Jest coś, czego nie wiesz, Shizuo. Odradzamy się co 100 lat. Pamiętasz, obaj urodziliśmy się w 2000 roku? Następnie odrodzimy się w 3000 roku. Chociaż w sumie pewnie już się odrodziłem. Pamięć o tym, co było w tym i w poprzednich życiach wróci do mnie w dniu 15. urodzin. Z tobą będzie tak samo, nie ważne, kiedy umrzesz.
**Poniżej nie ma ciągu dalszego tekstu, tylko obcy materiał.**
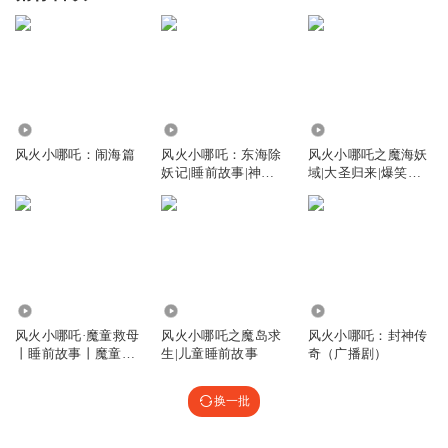
120.38万
64.99万
85.92万
风火小哪吒：闹海篇
风火小哪吒：东海除
风火小哪吒之魔海妖
妖记|睡前故事|神话
域|大圣归来|爆笑哪
故事
吒
54.22万
2.61万
90.30万
风火小哪吒·魔童救母
风火小哪吒之魔岛求
风火小哪吒：封神传
丨睡前故事丨魔童闹
生|儿童睡前故事
奇（广播剧）
海
换一批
W każdym z naszych żyć łączą nas lepsze lub gorsze relacje, ale zawsze jesteśmy kochankami oddanymi sobie. Za każdym razem się odnajdujemy przez przypadek i zakochujemy w sobie na nowo. Wiedziałem o tym od dnia moich 15. urodzin. Ty też masz te wspomnienia, prawda? Myślałeś, że to nic nieznaczące sny, zgadza się? Ale to wszystko naprawdę się wydarzyło.

Niestety, to życie nie było dla mnie. To, co mnie spotkało, to było dla mnie zbyt wiele. Jeśli pamiętasz, to 100 lat temu to ty popełniłeś samobójstwo. Najwyraźniej to była pora na mnie. Proszę, nie nienawidź mnie za to. Te dwa  gwałty Kaname zmusiły mnie do tego. Nie potrafiłem odnaleźć się nawet w Twoich ramionach, a nie chcę tak żyć. Nie potrafię. Bo pragnę cię najbardziej na świecie.

Kocham Cię, Shizuo.

Spotkajmy się w naszym kolejnym życiu.

Izaya

Ledwo skończył czytać ten list, gdy usłyszał dzwonek do drzwi. A za drzwiami znalazł dwóch funkcjonariuszy policji.

-Heiwajima Shizuo?

Zapytała blondwłosa kobieta. Pokiwał głową.

-Przykro nam pana powiadamiać, ale znaleźliśmy ciało Orihary Izayi. Popełnił samobójstwo.

I poczuł, że spotka się z nim wkrótce... w ich kolejnym życiu.